Specifically, it says it saw $140 million in net revenue (basically, revenue after ad payments have been distributed to publishers) in 2015, up 40 percent year-over-year. The company isn’t disclosing the size of its profits, but it does say that it’s profitable, and that its profits have tripled over the past two years.
“As our core business continues to scale profitably, we are using our strong financial and market position to invest aggressively in innovative high-growth areas like video and new buying models; in the next generation of our No. 1 ranked quality control platform for ad quality and traffic quality; in customer development and service for all our clients globally and most fundamentally, in our people,” said CEO Tim Cadogan in a statement.
Founded in 2008, OpenX offers programmatic ad tools for online publishers. Its investors include Accel Partners, Index Ventures and AOL Ventures. (AOL owns TechCrunch.)
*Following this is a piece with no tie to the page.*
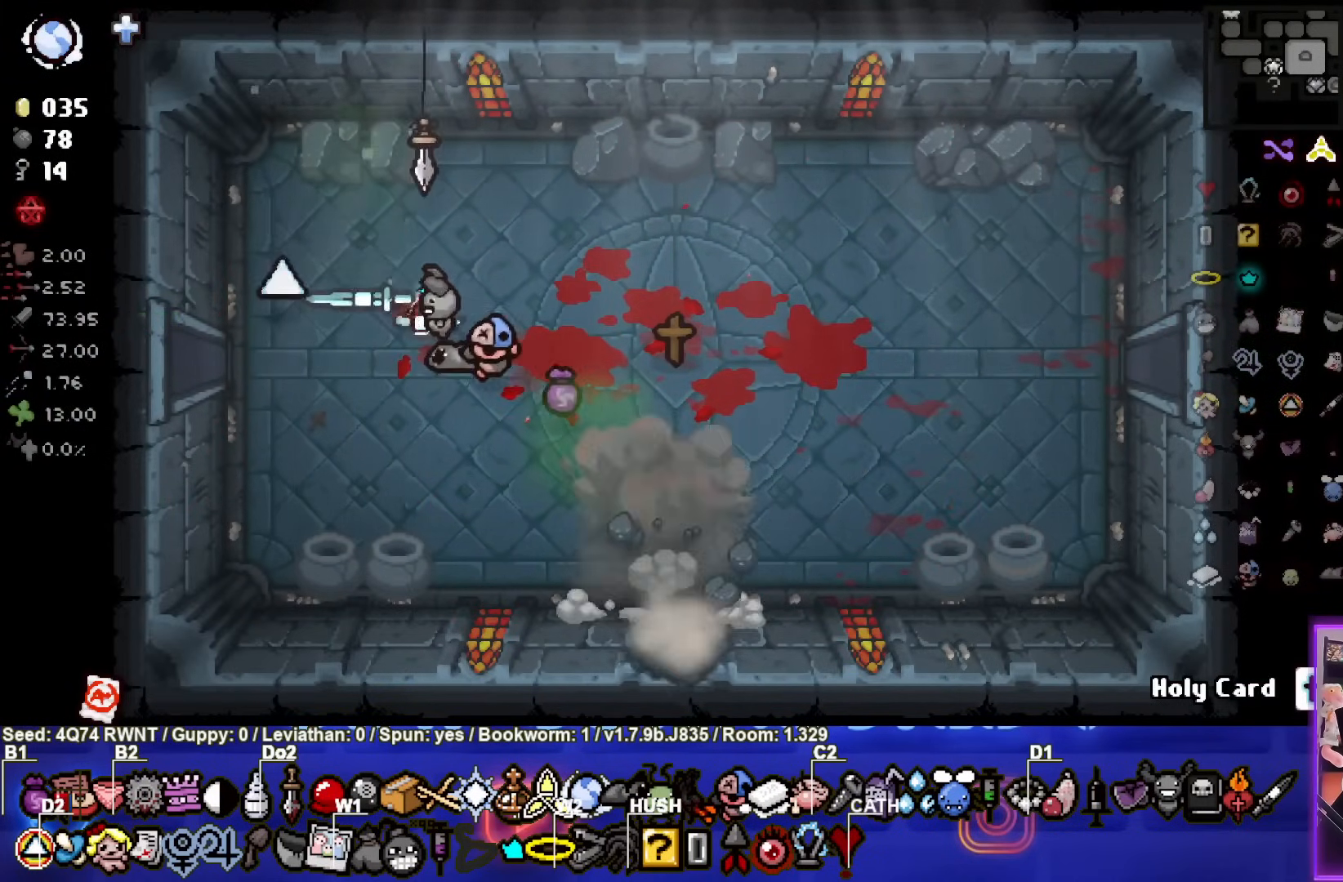
{"buttons": [], "left_stick": "down-right", "events": []}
When the company hired CFO Tom Fuelling two years ago, I asked Cadogan whether he was planning to go public — he said he didn’t want to “put the cart in front the horse,” but he also acknowledged that companies like OpenX usually look to the public markets eventually. (Update: According to his LinkedIn profile, Fuelling departed OpenX last month.) Recently, however, those markets haven’t been terribly enthusiastic about ad-tech stocks.